We keep the tradition of Passover by getting the chametz or leavened bread out of our homes, cars, and office spaces. Inwardly we reflect on any sin in our lives and repent, change and get it out of our hearts. We clean up our lives for a week because we want to be passed over and avoid death, danger, harm, sickness, financial trouble, etcetera. Now Passover, its preparations and traditions are not good luck charms however the word does say if you obey my commands it will go well with us.

We know that as Christians that Yeshua died for our sins and that a week of getting clean may not be what He had in mind when he died upon the tree of life or cross. Now you may say well I can just do all of this in my heart and I don’t have to do any of this, “God knows my heart.” Well yes you can however when doing the feast there is deeper meaning to what happened in the days of Jesus, your understanding is opened up and you feel fuller spiritually. To me its like forgiving someone in your heart. You may feel a little difference but when you go to them to ask for forgiveness and work things out then a weight and burden is lifted. Then you feel a deeper freedom when you are with or around this person than previously when you just forgave in your heart.

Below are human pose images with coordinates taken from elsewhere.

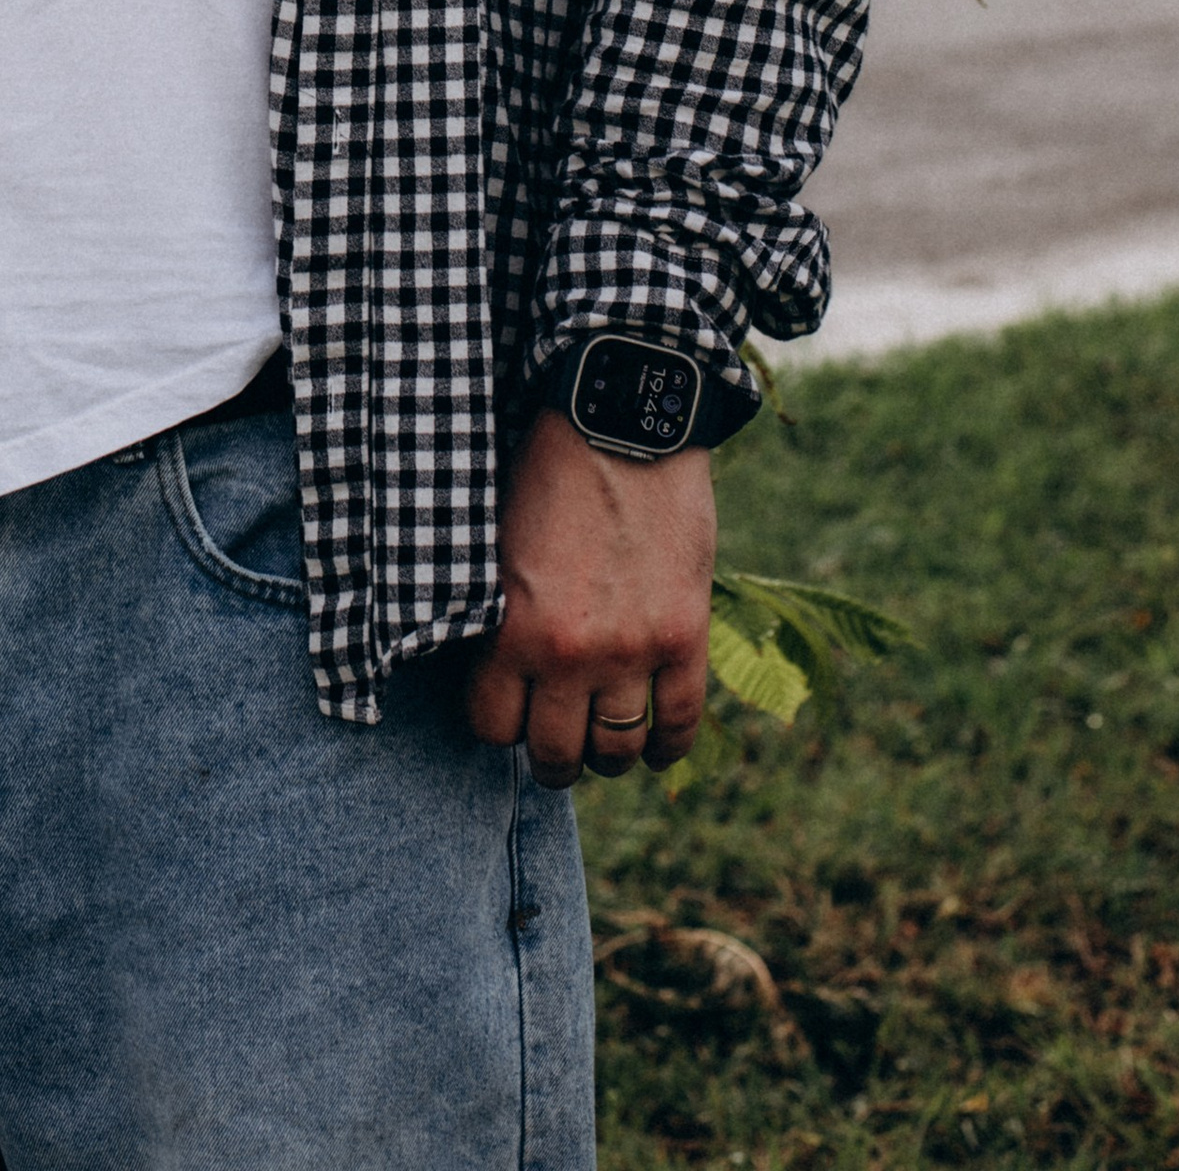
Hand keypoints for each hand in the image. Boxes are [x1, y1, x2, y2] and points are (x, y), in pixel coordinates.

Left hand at [466, 416, 713, 788]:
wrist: (623, 419)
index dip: (501, 725)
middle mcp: (570, 654)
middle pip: (557, 754)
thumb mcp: (496, 543)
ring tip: (604, 745)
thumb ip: (498, 612)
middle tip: (556, 746)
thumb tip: (494, 667)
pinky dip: (667, 747)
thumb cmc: (548, 470)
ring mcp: (632, 649)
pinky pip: (680, 724)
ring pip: (617, 750)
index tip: (510, 714)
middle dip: (552, 758)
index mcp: (512, 628)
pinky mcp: (684, 636)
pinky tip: (655, 746)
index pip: (494, 727)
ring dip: (608, 757)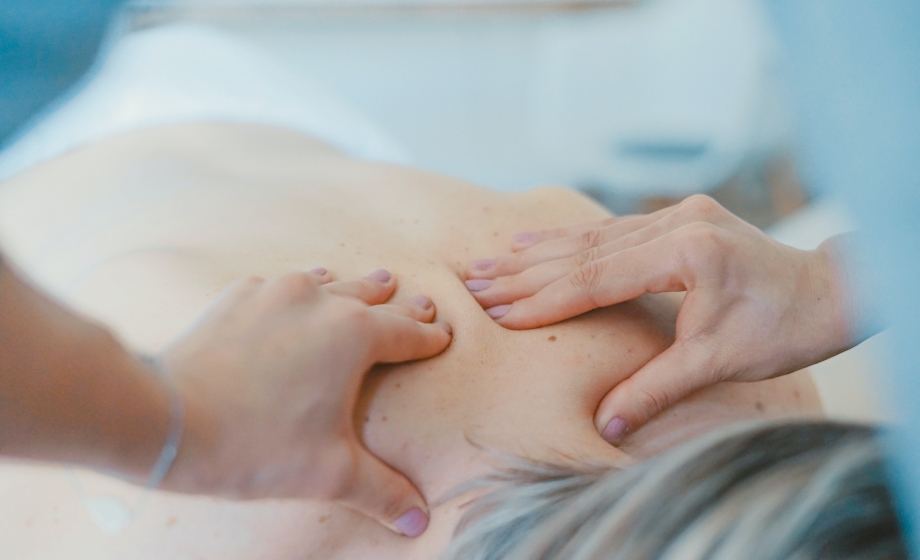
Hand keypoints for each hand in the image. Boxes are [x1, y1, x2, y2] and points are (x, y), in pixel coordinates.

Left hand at [158, 268, 450, 536]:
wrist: (168, 419)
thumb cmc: (255, 444)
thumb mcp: (329, 473)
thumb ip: (381, 492)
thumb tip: (418, 520)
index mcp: (355, 335)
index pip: (407, 333)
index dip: (429, 336)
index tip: (443, 334)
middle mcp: (320, 301)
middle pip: (372, 297)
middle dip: (399, 304)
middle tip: (419, 300)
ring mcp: (275, 292)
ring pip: (328, 281)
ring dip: (352, 287)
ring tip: (372, 282)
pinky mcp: (238, 297)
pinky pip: (279, 284)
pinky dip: (299, 290)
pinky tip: (296, 293)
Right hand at [464, 195, 853, 443]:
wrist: (828, 291)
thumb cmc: (782, 328)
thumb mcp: (717, 362)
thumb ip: (656, 389)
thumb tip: (607, 425)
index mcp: (686, 252)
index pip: (596, 278)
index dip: (544, 299)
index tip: (498, 311)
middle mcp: (677, 222)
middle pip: (584, 251)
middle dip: (526, 271)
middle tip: (474, 281)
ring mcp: (677, 215)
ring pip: (593, 236)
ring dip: (539, 251)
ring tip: (491, 259)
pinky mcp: (679, 218)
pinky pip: (612, 229)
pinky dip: (571, 240)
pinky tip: (537, 241)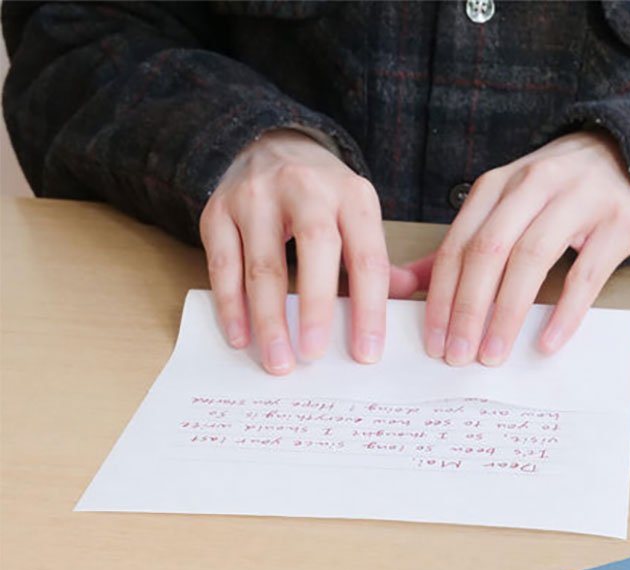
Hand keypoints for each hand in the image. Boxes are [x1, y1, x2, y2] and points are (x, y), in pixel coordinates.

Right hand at [199, 129, 414, 374]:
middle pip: (314, 251)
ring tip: (278, 361)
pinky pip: (223, 265)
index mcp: (353, 196)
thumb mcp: (359, 216)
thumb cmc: (322, 197)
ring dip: (270, 319)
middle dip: (315, 309)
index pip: (367, 257)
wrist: (268, 144)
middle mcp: (306, 188)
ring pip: (263, 264)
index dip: (368, 309)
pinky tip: (242, 338)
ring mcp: (257, 196)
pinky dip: (231, 306)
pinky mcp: (218, 210)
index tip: (366, 353)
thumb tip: (408, 296)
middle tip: (314, 356)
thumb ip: (380, 260)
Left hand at [416, 130, 629, 365]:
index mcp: (496, 186)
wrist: (618, 158)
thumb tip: (409, 286)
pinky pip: (585, 275)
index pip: (459, 245)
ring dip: (508, 314)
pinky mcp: (616, 224)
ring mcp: (578, 201)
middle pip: (490, 251)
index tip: (434, 341)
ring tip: (494, 355)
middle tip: (459, 356)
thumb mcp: (503, 208)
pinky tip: (547, 342)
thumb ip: (462, 246)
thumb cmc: (552, 197)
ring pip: (532, 259)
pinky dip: (565, 313)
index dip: (442, 297)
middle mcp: (533, 186)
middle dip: (469, 309)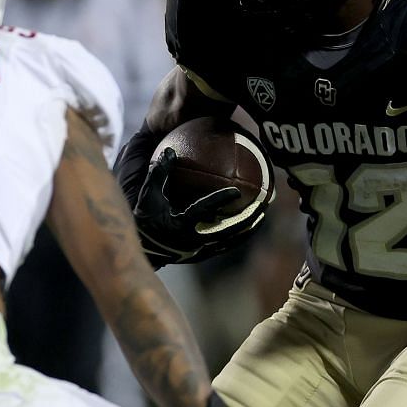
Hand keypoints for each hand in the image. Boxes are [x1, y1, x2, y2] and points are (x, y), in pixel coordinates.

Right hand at [135, 148, 262, 265]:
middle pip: (227, 230)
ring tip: (261, 216)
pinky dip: (237, 236)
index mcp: (180, 225)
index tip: (237, 191)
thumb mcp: (148, 195)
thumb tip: (169, 151)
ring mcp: (199, 250)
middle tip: (262, 206)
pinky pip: (224, 245)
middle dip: (246, 219)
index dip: (220, 201)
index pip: (203, 211)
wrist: (143, 247)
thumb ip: (159, 174)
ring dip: (246, 229)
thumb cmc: (145, 218)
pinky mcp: (202, 255)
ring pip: (229, 240)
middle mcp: (193, 240)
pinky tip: (248, 226)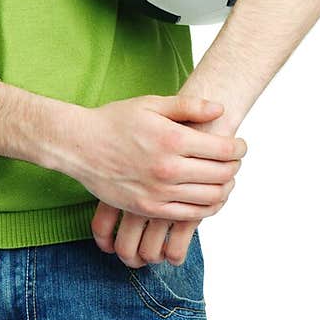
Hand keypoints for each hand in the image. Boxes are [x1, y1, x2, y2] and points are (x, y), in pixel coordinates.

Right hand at [63, 93, 244, 220]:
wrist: (79, 146)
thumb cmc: (115, 120)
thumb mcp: (151, 103)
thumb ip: (188, 105)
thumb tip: (220, 108)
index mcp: (172, 139)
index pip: (223, 149)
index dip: (239, 148)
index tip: (240, 145)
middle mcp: (168, 168)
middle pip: (221, 174)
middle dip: (235, 167)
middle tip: (235, 161)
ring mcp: (158, 192)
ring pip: (210, 198)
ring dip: (225, 189)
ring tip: (224, 178)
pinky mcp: (149, 208)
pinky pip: (190, 215)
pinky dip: (207, 208)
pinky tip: (208, 197)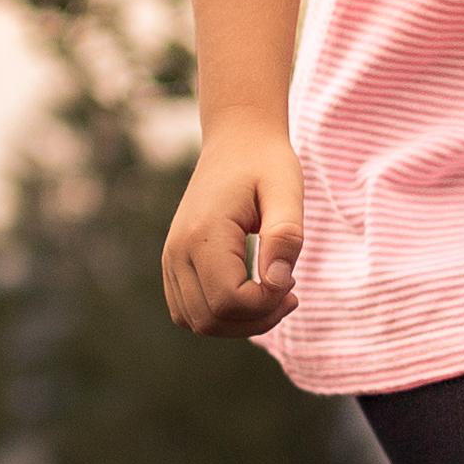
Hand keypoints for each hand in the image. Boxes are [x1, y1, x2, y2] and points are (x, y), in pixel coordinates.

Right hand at [164, 121, 304, 337]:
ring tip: (271, 296)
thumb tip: (278, 283)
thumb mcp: (286, 191)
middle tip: (289, 294)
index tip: (292, 284)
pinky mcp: (174, 263)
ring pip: (197, 322)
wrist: (236, 140)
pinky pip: (189, 311)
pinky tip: (250, 296)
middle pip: (211, 319)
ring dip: (239, 323)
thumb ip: (285, 236)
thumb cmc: (266, 164)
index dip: (265, 305)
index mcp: (204, 233)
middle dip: (256, 319)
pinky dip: (221, 316)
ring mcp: (171, 258)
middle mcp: (178, 250)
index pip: (228, 300)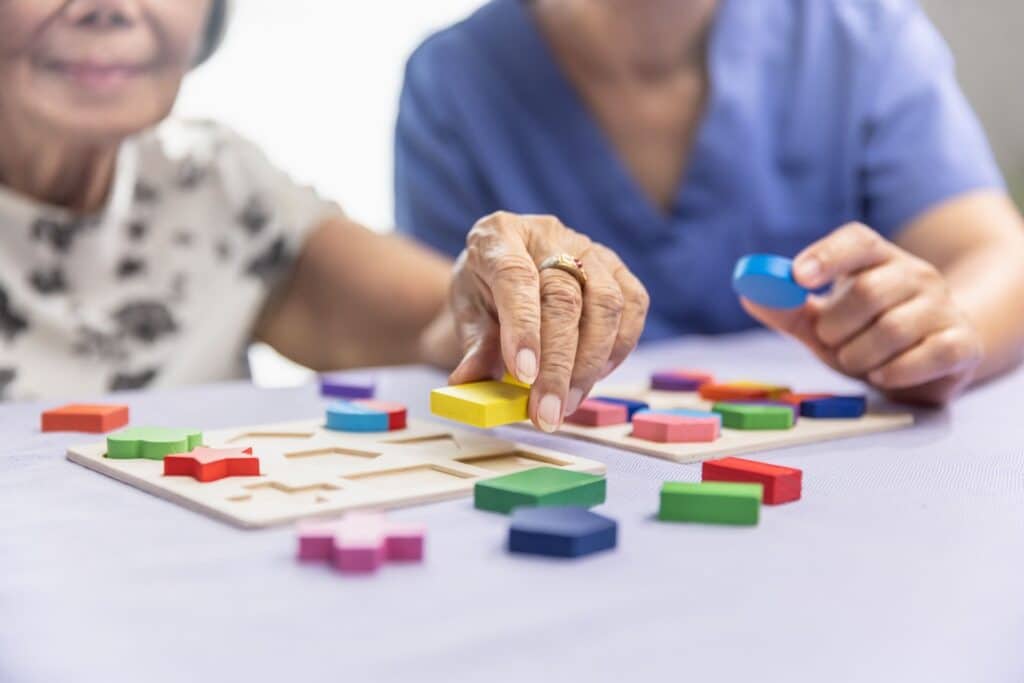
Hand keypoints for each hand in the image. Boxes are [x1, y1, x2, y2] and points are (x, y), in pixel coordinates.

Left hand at [444, 211, 648, 430]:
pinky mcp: (617, 267)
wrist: (502, 274)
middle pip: (565, 297)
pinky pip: (633, 306)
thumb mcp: (467, 316)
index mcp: (498, 236)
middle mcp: (547, 234)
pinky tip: (594, 378)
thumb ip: (474, 347)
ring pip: (606, 304)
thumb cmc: (483, 294)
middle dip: (558, 365)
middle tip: (548, 413)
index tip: (524, 375)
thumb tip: (470, 383)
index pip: (515, 277)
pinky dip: (618, 349)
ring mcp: (588, 247)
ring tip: (567, 404)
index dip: (523, 328)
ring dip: (590, 364)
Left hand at [742, 223, 982, 403]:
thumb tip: (748, 292)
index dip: (827, 256)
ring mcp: (944, 307)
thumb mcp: (823, 323)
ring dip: (860, 355)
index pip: (858, 241)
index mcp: (878, 260)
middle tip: (830, 340)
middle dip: (837, 326)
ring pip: (893, 329)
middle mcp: (917, 275)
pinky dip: (896, 372)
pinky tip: (884, 374)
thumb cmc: (867, 336)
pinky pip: (928, 355)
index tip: (799, 277)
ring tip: (857, 359)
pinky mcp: (963, 343)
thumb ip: (788, 309)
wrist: (928, 363)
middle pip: (869, 290)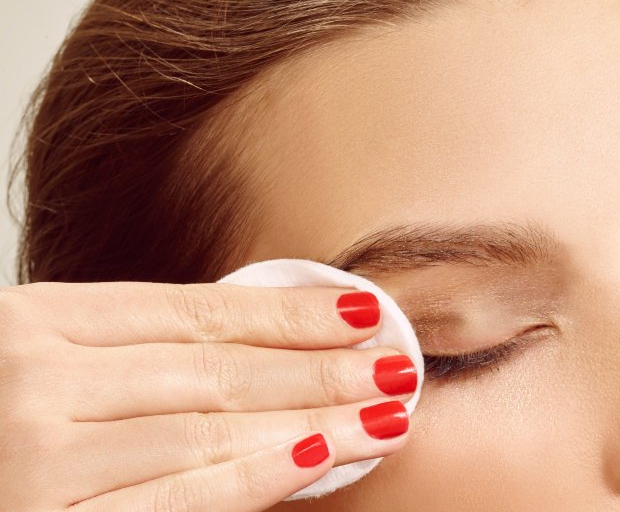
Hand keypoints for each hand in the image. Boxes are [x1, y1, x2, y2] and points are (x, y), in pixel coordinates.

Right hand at [0, 281, 415, 510]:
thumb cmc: (14, 423)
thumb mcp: (65, 362)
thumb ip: (152, 355)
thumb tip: (283, 343)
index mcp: (41, 320)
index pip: (199, 313)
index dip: (291, 315)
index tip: (363, 315)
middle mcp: (35, 383)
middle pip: (215, 370)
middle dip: (320, 370)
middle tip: (395, 368)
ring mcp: (36, 461)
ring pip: (209, 432)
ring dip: (312, 424)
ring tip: (383, 416)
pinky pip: (176, 498)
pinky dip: (254, 477)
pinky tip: (318, 458)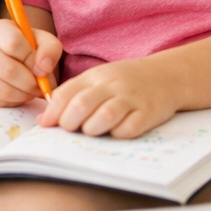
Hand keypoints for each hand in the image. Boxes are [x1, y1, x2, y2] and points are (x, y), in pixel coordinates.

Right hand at [0, 19, 60, 106]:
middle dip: (30, 83)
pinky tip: (17, 94)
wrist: (7, 58)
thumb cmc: (27, 49)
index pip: (13, 43)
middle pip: (8, 70)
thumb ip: (50, 49)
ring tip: (30, 90)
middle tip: (39, 86)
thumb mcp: (43, 42)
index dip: (32, 60)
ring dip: (23, 95)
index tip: (41, 68)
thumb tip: (43, 69)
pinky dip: (12, 102)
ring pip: (2, 90)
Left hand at [38, 58, 175, 137]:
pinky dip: (118, 134)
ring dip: (92, 128)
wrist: (165, 76)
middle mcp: (112, 85)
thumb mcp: (97, 81)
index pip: (67, 92)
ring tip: (90, 131)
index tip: (45, 124)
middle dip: (69, 121)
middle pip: (83, 104)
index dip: (53, 110)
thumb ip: (73, 96)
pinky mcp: (149, 113)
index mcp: (95, 77)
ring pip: (105, 116)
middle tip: (68, 130)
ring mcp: (131, 99)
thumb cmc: (123, 82)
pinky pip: (130, 128)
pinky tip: (115, 133)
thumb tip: (45, 119)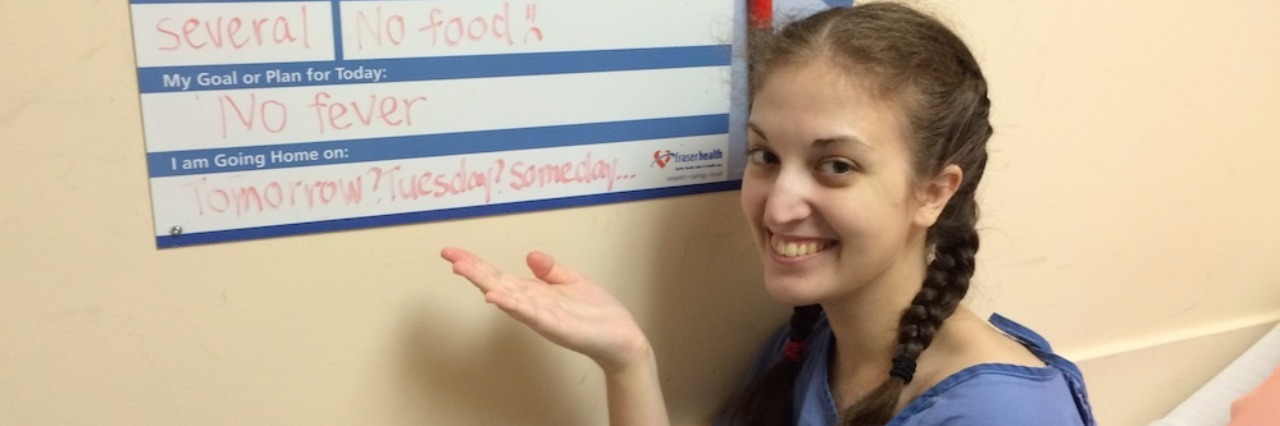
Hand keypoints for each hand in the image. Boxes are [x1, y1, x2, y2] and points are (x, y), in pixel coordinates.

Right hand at [440, 247, 651, 372]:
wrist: (620, 337)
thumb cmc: (596, 313)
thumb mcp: (572, 281)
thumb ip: (550, 270)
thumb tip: (530, 255)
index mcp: (533, 293)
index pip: (498, 276)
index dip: (475, 264)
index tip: (452, 252)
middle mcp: (531, 304)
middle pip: (496, 284)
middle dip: (473, 271)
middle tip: (449, 257)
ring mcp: (541, 316)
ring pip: (508, 298)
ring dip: (486, 284)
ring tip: (464, 271)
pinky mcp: (556, 325)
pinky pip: (530, 314)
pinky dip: (513, 305)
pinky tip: (497, 297)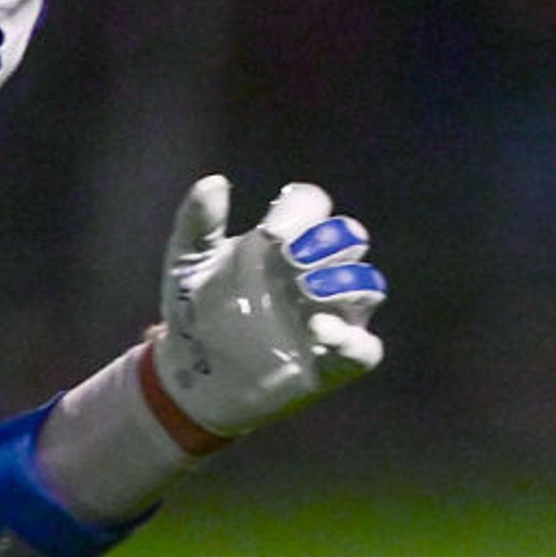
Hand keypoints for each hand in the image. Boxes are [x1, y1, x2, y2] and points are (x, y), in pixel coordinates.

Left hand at [150, 176, 386, 437]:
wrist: (188, 374)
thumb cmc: (194, 310)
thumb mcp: (187, 262)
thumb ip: (198, 222)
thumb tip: (215, 181)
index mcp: (285, 240)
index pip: (313, 206)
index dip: (300, 212)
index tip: (269, 234)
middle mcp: (316, 272)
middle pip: (351, 238)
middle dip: (329, 241)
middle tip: (293, 258)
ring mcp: (330, 316)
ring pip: (368, 286)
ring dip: (346, 281)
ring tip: (308, 291)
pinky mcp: (333, 362)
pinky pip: (364, 348)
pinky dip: (350, 339)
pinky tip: (318, 331)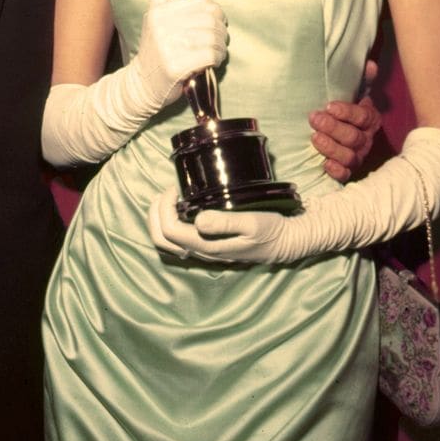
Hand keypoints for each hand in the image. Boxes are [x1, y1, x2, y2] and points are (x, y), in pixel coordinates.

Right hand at [134, 0, 226, 107]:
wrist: (142, 85)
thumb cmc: (155, 50)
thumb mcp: (153, 18)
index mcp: (159, 12)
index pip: (200, 1)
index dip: (214, 11)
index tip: (212, 21)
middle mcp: (161, 26)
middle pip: (210, 19)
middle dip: (221, 31)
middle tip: (218, 40)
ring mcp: (167, 46)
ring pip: (213, 37)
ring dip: (220, 47)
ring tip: (214, 52)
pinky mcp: (176, 66)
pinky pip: (211, 55)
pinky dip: (217, 59)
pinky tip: (211, 62)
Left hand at [147, 186, 288, 264]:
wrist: (285, 243)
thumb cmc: (270, 230)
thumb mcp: (253, 223)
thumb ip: (225, 223)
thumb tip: (198, 220)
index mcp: (208, 246)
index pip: (170, 231)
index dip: (164, 208)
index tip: (175, 188)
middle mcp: (200, 252)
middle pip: (160, 239)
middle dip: (154, 214)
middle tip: (165, 192)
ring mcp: (202, 251)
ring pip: (165, 242)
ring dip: (158, 218)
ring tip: (167, 198)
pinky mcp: (206, 246)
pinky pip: (176, 239)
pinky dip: (168, 222)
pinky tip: (178, 207)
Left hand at [308, 61, 381, 181]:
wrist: (335, 132)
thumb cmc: (342, 111)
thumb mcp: (351, 93)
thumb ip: (361, 80)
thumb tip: (369, 64)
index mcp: (368, 119)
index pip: (363, 116)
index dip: (347, 112)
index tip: (329, 106)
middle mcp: (365, 139)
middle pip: (354, 137)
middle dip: (333, 128)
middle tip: (315, 119)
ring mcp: (357, 155)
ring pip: (350, 156)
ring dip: (332, 147)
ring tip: (315, 138)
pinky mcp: (346, 170)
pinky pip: (345, 174)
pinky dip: (336, 170)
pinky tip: (324, 164)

This eight day festival of Passover and the Feast of Unleavened Bread is about remembering the deliverance of the Hebrew people from Egypt and the death of Yeshua on the stake to save us from death’s sting. In essence we are to get the sin out of our hearts in daily life as well as for a week in honor of Gods word and to do this often in remembrance of Him. It is a celebration of Yeshua and his deliverance of His ancestors from Egypt.

If you wonder what can my kids do in this holiday they certainly don’t want to clean. There are fun reenactments of the Exodus story such as the ten plague bags where the kids have a bag or ten bags filled with items that represent the plagues. And the Passover meal itself includes a fun search for the Afikomen that the kids can get involved in. In this tradition a piece of broken matzoh is hid in a napkin and the kids search for it. Once they find it, then it is redeemed for a monetary gift. This sounds a lot like the Jesus broken, hidden in the tomb and redeeming us for a huge insurmountable price.

There are many rich elements in the Passover that point toward redemption of the Hebrew people and Christians as well as they point to Jesus and his work on the cross.  We may not always relate or identify with the biblical traditions or the Jewish people.  We sure should try and live as Yeshua did and that means following him to the fullest even if when we don’t understand it, if it’s a command then let’s not hesitate lets get to it with joy and gladness that we are being obedient to our Master.